Toute sa vie, Debussy s’intéresse à ces « musiques d’ailleurs ». A l’occasion d’une tournée à Vienne vers 1911, il s’éprend de la musique tzigane. A tel point qu’il écrira une partie de cymbalum, un instrument à cordes frappées, dans la version orchestrale de La plus que lente.
Monsieur Croche, son double
En plus d’être compositeur, Debussy est aussi critique musical. En 1901, il collabore avec la Revue blanche, ce grand titre de la presse artistique et littéraire de la Belle Époque, pour laquelle il écrit une série de chroniques. Il s’y met en scène et invente un personnage qui devient son alter ego, le fameux « Monsieur Croche ».
Le compositeur rédige des comptes rendus de concert, parle des compositeurs et des œuvres qui font l’actualité. Par exemple, il encense Moussorgski, s’en prend aux institutions comme le Prix de Rome, et en profite aussi pour faire part aux lecteurs de son esthétique musicale.
En 1971, ses chroniques sont regroupées et publiées aux éditions Gallimard sous la forme d’un ouvrage intitulé Monsieur Croche et autres écrits.
Chouchou, sa fille chérie
Le 30 octobre 1905, Claude et Emma deviennent parents d’une petite fille qu’ils appellent… Claude-Emma. Surnommée « Chouchou », l’enfant devient vite une source d’inspiration pour son père. Il lui dédie son Children’s Corner, une suite de pièces pour piano (1906-1908), et un ballet pour enfants intitulé La Boîte à joujoux en 1913.

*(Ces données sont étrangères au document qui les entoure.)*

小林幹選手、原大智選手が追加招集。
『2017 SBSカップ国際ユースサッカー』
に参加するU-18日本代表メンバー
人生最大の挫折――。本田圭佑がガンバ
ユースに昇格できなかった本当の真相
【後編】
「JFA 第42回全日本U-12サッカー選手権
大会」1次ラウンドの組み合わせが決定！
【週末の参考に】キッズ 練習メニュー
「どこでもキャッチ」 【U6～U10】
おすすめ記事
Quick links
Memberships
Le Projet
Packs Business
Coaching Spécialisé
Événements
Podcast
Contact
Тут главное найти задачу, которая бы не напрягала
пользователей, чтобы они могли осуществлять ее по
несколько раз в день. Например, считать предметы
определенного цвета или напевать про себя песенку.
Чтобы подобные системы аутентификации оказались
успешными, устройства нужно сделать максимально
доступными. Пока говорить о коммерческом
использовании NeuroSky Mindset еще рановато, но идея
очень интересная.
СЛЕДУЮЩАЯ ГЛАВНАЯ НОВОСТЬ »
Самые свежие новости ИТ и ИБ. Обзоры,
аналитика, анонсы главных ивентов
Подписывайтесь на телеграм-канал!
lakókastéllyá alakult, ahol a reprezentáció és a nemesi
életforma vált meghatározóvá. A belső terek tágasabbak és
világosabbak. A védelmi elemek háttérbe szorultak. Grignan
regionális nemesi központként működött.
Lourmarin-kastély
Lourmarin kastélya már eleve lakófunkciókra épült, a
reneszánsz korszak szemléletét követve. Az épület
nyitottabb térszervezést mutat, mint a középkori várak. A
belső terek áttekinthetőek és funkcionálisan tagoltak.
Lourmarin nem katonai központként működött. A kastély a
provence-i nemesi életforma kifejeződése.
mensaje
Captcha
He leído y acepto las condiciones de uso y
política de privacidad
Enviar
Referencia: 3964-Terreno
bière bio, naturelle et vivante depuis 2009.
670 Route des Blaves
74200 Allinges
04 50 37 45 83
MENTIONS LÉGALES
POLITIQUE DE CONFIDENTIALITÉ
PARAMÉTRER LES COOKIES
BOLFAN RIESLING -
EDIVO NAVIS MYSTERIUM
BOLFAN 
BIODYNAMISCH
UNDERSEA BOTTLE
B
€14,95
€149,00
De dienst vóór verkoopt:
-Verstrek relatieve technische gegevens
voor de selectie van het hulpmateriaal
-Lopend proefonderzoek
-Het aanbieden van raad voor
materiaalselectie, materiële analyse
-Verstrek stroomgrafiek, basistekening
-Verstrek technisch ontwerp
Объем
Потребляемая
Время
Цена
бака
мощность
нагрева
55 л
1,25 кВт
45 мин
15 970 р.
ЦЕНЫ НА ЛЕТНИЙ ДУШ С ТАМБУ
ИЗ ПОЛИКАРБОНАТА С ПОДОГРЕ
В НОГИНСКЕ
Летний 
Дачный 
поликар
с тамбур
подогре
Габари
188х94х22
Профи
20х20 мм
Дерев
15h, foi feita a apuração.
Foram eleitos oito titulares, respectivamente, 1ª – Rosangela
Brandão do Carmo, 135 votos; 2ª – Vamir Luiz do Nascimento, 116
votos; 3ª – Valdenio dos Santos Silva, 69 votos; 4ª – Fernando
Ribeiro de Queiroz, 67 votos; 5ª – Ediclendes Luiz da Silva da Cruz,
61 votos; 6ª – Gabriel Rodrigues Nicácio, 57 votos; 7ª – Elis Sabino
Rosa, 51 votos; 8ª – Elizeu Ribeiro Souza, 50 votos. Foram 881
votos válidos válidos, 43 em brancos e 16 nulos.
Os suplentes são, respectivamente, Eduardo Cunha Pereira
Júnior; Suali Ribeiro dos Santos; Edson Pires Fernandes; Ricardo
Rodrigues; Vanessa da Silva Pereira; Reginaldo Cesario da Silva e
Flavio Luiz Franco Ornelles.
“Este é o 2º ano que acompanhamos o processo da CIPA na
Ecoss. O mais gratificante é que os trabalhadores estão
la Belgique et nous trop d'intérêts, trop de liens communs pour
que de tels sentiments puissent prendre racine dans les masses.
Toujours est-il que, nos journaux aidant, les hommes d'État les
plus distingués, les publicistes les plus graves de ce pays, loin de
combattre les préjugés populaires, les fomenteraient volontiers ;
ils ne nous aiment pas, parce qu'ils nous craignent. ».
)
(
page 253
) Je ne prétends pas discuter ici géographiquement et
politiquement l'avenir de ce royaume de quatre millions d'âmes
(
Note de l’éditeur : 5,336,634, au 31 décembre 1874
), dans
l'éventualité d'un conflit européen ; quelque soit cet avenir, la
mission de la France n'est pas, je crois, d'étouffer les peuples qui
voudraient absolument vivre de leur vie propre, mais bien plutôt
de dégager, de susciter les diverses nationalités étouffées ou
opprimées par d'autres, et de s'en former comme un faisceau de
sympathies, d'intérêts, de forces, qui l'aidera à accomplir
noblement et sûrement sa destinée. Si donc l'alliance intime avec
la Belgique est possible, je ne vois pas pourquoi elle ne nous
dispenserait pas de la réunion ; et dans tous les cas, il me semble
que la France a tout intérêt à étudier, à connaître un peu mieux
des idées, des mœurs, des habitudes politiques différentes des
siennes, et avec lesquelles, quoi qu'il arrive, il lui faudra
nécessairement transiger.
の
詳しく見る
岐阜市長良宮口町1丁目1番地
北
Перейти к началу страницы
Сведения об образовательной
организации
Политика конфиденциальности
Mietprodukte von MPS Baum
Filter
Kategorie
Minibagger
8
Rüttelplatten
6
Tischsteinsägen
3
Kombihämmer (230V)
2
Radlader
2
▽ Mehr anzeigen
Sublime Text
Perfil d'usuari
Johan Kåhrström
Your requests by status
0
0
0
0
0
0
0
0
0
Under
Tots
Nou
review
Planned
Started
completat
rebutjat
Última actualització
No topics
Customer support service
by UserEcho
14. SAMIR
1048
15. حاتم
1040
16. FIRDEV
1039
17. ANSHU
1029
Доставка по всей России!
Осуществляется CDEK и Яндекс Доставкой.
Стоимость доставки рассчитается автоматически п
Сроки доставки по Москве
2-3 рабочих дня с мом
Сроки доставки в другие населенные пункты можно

En 1908, ses parents, tous les deux divorcés, se marient enfin et la famille s’installe avenue du Bois de Boulogne. Mais le bonheur est de courte durée : entre une santé dégradée et des difficultés financières, le compositeur connaît une triste fin de vie. Debussy est atteint d’un cancer et Chouchou n’a que 12 ans quand son père disparaît en 1918. Dans une lettre qu’elle adresse à son demi-frère Raoul, elle écrit « maintenant c’est la nuit pour toujours. Papa est mort ! (…) Et être là toute seule à lutter contre l’inévitable chagrin de maman est vraiment épouvantable ! » Un an plus tard, la fillette s’éteint à son tour, emportée par une diphtérie.